Prompt 1 —
In the cloud predictions passage, what are the only three things advertisers will need once AI Max is in place?
Prompt 2 —
List every advantage that the cloud predictions passage says BigQuery provides as an execution plane for Google Advertising.

Provided passage —
+++

Prediction 4: Google gets more cloudy.
This feels like a softball, but I think GCP / BigQuery does not get enough attention. The gap between how Google operates and the rest of adtech keeps widening. Google is currently rolling out AI Max. Soon you will not need keywords, you will not need creatives — you will only need a product, an ad budget, and a CPA goal. AI Max will do the rest.
This is all about customer data and GCP / BigQuery. BigQuery is being positioned as an execution plane for Google Advertising, providing advantages with activation, measurement, and optimisation that they will maintain to keep growing GCP (and Alphabet and YouTube and Waymo and everything else).
This leads to the last prediction.
Prediction 5: Multi-cloud has its moment.
Last year one of Snowflake’s largest customers started using Databricks for certain jobs, and sharing data back and forth via Lakehouse Federation. This is a strong sign that advances architecturally in moving data across clouds is one of the most important things that has been happening under the covers the past couple of years.
Unlike the walled gardens of customer attention, the tunnels that allow customer data motion are critical components to accruing additional value and revenue for businesses of all sorts (did I hear someone say “clean room”?). Each cloud has certain advantages for certain data formats, workflows, and processes.
What we saw in 2025 is the clouds become less competitors and more partners as they discover that data and compute is not a zero-sum game. For brands there are many advantages to multi-cloud infrastructure. For the clouds, ingress and egress is highly profitable — especially when it compounds with AI.
In 2026 there will be much more playing nice across clouds than the cut-throat competitiveness that defined their rise.
Well, back to work. We’ll check back in a year and see how I did. Hope you make it a great year for customer data.

+++

Information shown —
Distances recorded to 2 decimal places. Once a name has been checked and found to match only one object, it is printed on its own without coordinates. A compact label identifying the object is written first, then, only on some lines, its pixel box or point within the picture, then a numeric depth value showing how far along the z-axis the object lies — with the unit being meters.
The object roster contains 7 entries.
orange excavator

+++

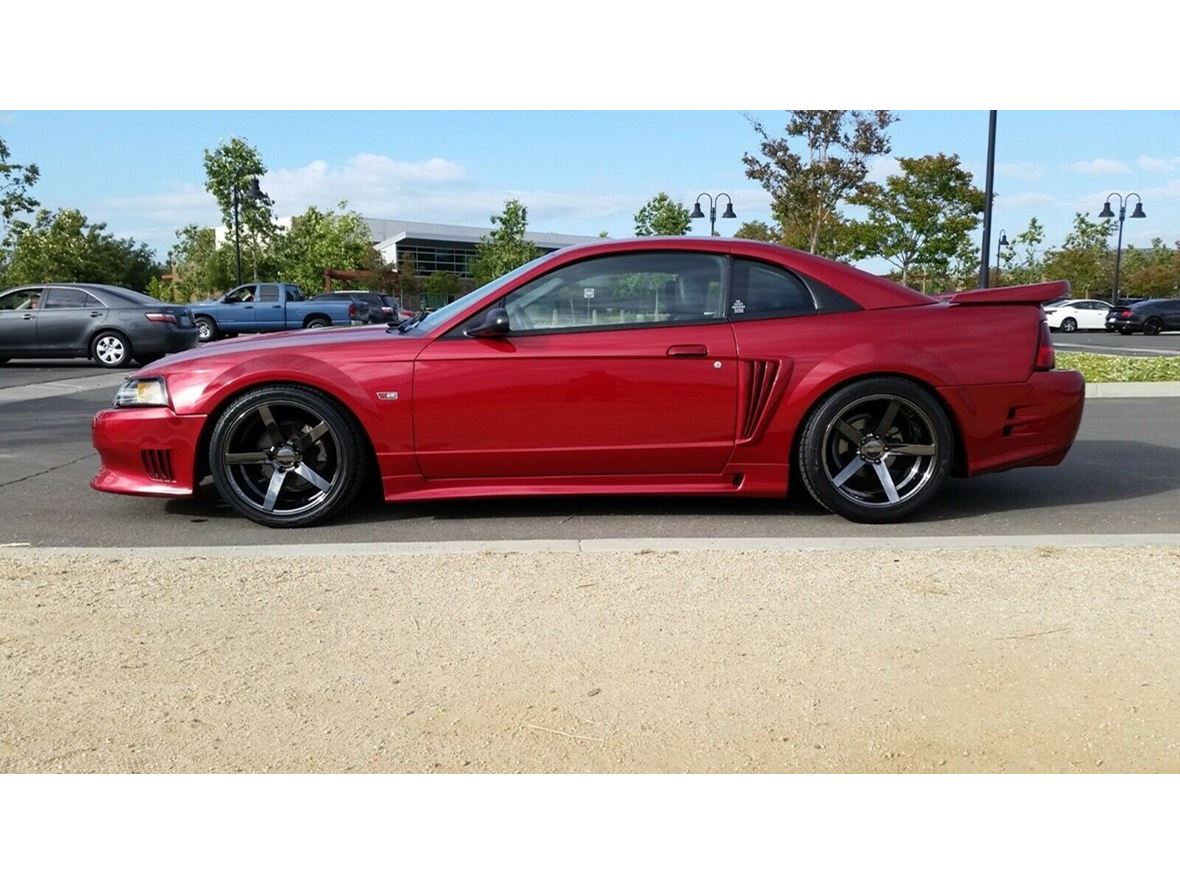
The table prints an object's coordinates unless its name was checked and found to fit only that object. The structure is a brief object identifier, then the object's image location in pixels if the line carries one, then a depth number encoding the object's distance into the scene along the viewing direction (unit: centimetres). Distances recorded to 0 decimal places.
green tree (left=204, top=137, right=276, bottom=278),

+++

Exercise result 1 —
A product, an ad budget, and a CPA goal.

Exercise result 2 —
Activation, measurement, optimisation